╭─ DOCUMENT SEGMENT

Tuesday, January 5, 2010

FrontRunner and Legacy, wrongly conjoined


As I was reading a Deseret News story, this sentence gave me pause: "In fact, FrontRunner was built as part of UDOT's compromise with environmentalists on Legacy Parkway, which has helped alleviate congestion on I-15 in Davis County."

I don't think that's correct. At all. Seems to me both Legacy and FR were being planned long before there was an environmental lawsuit that stopped construction on Legacy, and that FrontRunner was actually under construction by the time the state compromised with enviros in order to get Legacy back on track.

At any rate, Davis and Weber county residents voted to increase their own taxes in, I think, 2000, to fund transit upgrades including heavy commuter rail between Ogden and Salt Lake City. If my memory is accurate, Legacy construction wasn't halted by the lawsuit until about 2002, and the compromise (55-mph speed limit, blacktop instead of cement, etc.) wasn't reached until years later.

It may seem insignificant to some people, but I'd hate for the notion that FR was only the result of the Legacy lawsuit to somehow take hold in the public imagination going forward. A lot of people were planning, designing and lobbying for FR years and years before the Legacy squabble -- both environmentalists, transportation officials, politicians and newspaper editorial boards.

(Photo by the Deseret News)

New Year, but the same old, same old

On Monday, I caught the 4:27 p.m. FrontRunner home. It had only two passenger cars, both the double-decker Bombardiers. As I was boarding, I asked the station host why there were only two cars for a rush-hour train headed north. His response:

"Some have two, some have three."

Which I discovered was true later on, when I chatted with the train host once we were moving. She said the train that left earlier -- the northbound 3:57 p.m. train -- had three passenger cars (two Bombardiers and one Comet). On our train, she said, there were 12 people standing on the northernmost car; and I could see four or five standing on the southernmost car, where I was standing.

Furthermore, she said she'd called someone at UTA offices -- apparently the man who makes the decisions about how many cars each train should have -- to tell him the train was too crowded. She explained that it didn't make sense to her, since the earlier train didn't have nearly the number of passengers. She said the man told her that by next week, all trains would have three cars.

╰─
╭─ GIVEN INFORMATION

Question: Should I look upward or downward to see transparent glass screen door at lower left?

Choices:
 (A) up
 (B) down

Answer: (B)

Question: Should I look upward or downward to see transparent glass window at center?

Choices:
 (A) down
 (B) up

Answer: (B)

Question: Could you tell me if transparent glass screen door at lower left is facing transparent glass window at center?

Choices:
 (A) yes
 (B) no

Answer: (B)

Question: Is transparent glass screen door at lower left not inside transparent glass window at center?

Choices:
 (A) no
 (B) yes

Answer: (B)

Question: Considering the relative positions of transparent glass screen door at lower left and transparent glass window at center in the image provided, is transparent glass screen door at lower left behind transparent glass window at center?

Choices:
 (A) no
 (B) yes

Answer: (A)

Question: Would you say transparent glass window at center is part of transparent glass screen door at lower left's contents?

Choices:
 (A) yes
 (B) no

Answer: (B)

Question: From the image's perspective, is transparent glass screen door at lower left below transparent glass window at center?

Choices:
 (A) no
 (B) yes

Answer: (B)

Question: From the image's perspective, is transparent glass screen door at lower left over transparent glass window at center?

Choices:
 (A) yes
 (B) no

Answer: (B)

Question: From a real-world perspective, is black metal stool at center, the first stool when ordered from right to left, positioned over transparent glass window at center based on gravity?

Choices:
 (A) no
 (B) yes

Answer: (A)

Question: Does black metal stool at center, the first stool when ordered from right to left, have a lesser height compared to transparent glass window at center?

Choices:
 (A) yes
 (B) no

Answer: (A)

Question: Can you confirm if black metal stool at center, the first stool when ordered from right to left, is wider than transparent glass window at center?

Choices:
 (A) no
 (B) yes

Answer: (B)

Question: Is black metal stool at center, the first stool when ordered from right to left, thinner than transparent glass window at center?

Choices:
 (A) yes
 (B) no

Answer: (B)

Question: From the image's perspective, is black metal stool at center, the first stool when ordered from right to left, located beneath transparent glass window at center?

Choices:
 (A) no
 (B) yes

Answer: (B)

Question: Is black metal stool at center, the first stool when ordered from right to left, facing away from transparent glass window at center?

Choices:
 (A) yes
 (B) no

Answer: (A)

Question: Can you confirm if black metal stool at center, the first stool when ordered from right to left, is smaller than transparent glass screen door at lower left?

╰─

### ACTIVITY:
Answer these questions about the FrontRunner blog posts:
1. In what year does the writer think Davis and Weber county residents voted to raise their own taxes for transit upgrades?
2. How many passenger cars did the 4:27 p.m. FrontRunner have on Monday?
3. What did the man at UTA offices tell the train host would happen by next week?

### WORKED SOLUTION:
1. 2000
2. Two
3. All trains would have three cars.